Analysis of WNT protein secretion and solubility

WNT proteins are critical developmental signaling molecules with a wide range of activities, including stem cell self-renewal, expansion and differentiation. The diverse effects of WNT signaling are explained by their ability to stimulate multiple and distinct signaling cascades, including the so-called canonical and non-canonical WNT signaling pathways. However, despite the vast literature describing WNT functions, relatively little is known about their biochemical properties. Interestingly, WNT proteins carry a covalently attached lipid moiety, an essential modification that renders the secreted WNT protein highly hydrophobic. This unique property of WNT presents the question of how these secreted signaling molecules exist in the extracellular environment.
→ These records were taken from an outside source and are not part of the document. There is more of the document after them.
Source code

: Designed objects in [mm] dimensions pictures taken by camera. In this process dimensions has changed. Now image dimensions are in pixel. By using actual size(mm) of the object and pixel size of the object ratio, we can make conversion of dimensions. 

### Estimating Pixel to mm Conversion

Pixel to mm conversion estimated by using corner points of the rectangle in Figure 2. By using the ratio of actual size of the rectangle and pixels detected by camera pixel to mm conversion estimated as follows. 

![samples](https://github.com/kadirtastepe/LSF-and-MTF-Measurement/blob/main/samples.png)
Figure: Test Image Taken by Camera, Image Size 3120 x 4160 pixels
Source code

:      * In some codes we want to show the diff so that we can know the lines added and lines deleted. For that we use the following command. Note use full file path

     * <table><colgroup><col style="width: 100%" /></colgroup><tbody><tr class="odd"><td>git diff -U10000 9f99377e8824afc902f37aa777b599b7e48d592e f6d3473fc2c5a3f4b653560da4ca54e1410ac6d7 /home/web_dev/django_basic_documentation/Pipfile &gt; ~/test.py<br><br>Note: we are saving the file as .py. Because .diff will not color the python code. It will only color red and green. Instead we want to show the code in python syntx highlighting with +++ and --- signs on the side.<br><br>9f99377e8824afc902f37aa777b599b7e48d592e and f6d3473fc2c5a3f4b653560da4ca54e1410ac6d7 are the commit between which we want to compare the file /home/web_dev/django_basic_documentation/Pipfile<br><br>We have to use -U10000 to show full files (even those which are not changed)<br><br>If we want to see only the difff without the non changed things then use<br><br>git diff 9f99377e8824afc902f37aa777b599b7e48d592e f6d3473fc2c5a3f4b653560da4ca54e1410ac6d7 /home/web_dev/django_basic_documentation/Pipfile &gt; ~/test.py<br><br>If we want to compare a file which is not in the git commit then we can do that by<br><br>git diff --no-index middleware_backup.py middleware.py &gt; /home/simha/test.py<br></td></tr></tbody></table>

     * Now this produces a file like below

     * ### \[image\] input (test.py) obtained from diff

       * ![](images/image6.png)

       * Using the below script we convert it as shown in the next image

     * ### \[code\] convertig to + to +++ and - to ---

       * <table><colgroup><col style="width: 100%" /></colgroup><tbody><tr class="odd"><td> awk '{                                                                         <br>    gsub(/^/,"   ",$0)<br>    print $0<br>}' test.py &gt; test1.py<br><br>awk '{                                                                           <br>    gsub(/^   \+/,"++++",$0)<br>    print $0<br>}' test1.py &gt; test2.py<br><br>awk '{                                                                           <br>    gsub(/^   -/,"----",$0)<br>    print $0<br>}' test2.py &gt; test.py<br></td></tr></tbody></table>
The goal of my research project seeks to gain a better understanding of how various WNT proteins are processed and secreted from cells engineered to overexpress WNT genes. To this end I will employ a cell culture system of Chinese Hamster Ovary (CHO) cells carrying inducible WNT transgenes. Currently we have cells overexpressing 7 WNT genes (WNT1, 3A, 4, 5A, 7A, 10B and 16). Of these, only WNT3A and 5A are efficiently secreted in a biologically active form. The remaining WNTs are extremely poorly secreted and remain tightly associated with the cell surface and/or the extracellular matrix. In my experiments, I will take several approaches to increase levels of the poorly secreted WNT proteins. The long-term goal of these experiments is to gain a better understanding of WNT secretion, which will advance the application of these potent stem cell growth factors in tissue engineering and cell based therapies.